Question about the observation model

[unageek]

Could you help me understand the error-state Kalman filter on your paper? According to (33), the observation model (the likelihood) is defined as $p(𝐃_{k+1}^j 𝐯_{k+1} \mid δ𝐱_j)$. Why the left-hand side of the bar is not $𝐳_{k+1}$ but $𝐃_{k+1}^j 𝐯_{k+1}$?

[Joanna-HE]

Yes, D_{k+1}^j v_{k+1} is the linearized noise of z_{k+1}.

[unageek]

Hmm... let me ask from a different perspective. The MAP estimation reduces to (37):

$$δ𝐱_j^o = \arg\min_{δ𝐱_j} ‖𝐫_{k+1}^j - 𝐇_{k+1}^j δ𝐱_j‖_{\bar{\mathcal R}_{k+1}}^2 + \text{(the prior term)}.$$

Intuitively, we want to find the optimal $δ𝐱_j$ that minimizes the magnitude of the residual $𝐫_{k+1}^j$. So should not the first term just be $‖𝐫_{k+1}^j‖ _{\bar{\mathcal R} _{k+1}}^2$? Apparently, I am missing some point.

[Joanna-HE]

We want to find the optimal \delta x_j to minimize the magnitude of residual r_{k+1}, therefore, \delta x_j should appear in the MAP formulation, and the relationship of \delta x with the residual r_{k+1} should also be determined. The equation ||r_{k+1}||^2 with only r_{k+1} is meaningless.

[unageek]

OK, but then, the posterior distribution is $p(δ𝐱_j ∣ 𝐃_{k+1}^j 𝐯_{k+1})$ by Bayes' theorem, right?
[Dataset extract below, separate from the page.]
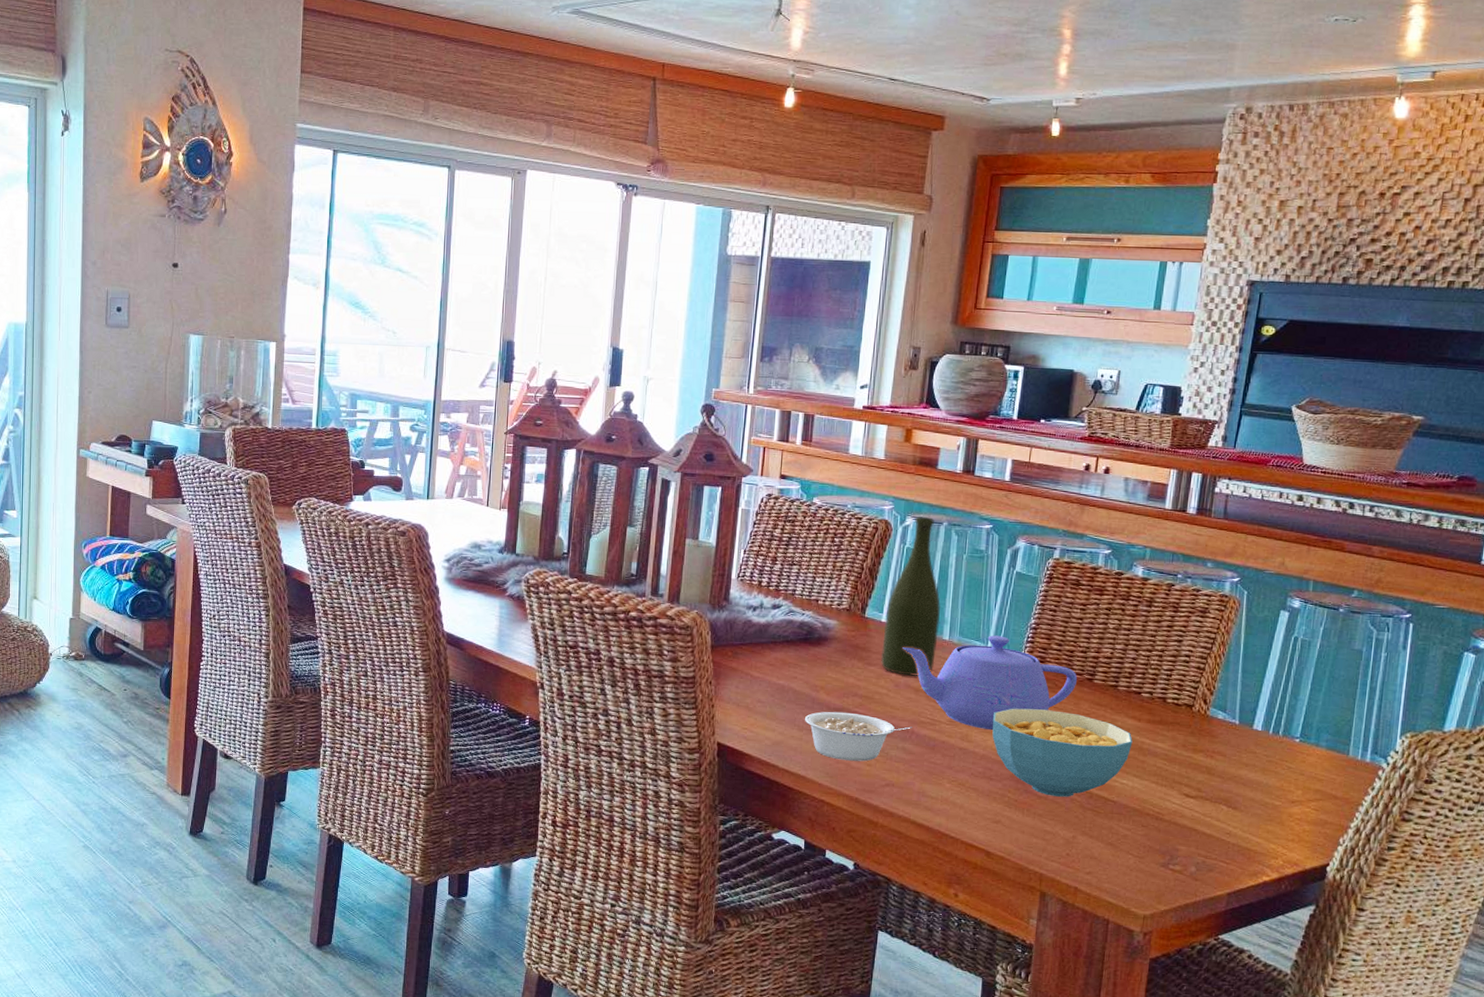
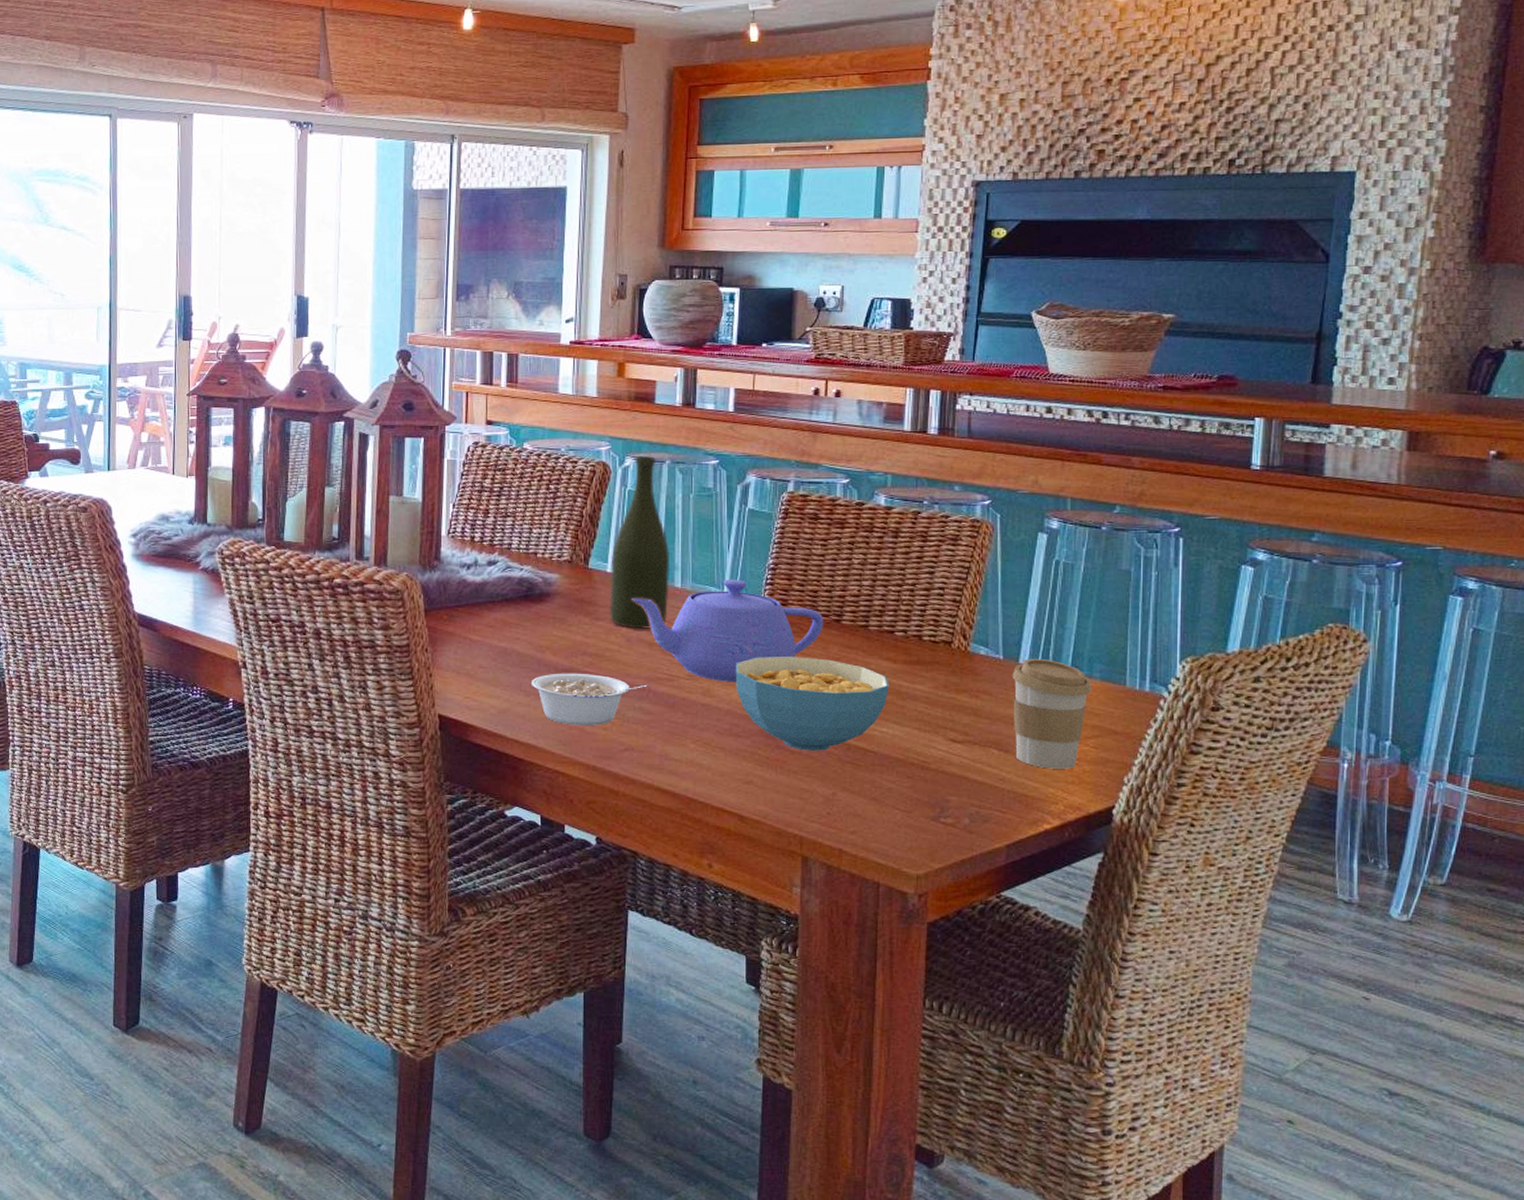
coffee cup: none [1242,725,1318,828] -> present [1012,658,1092,769]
It does not make sense to me, since it does not contain the actual measurement $𝐳_{k+1}$.

[unageek]

I have obtained (37) by maximizing the posterior probability

$$p(𝐱_{k+1}∣𝐳_{k+1},…) = p(𝐳_{k+1}∣𝐱_{k+1},…) p(𝐱_{k+1}∣…)$$

with respect to $𝐱_{k+1}$. Let me close this issue. Thank you for your assistance!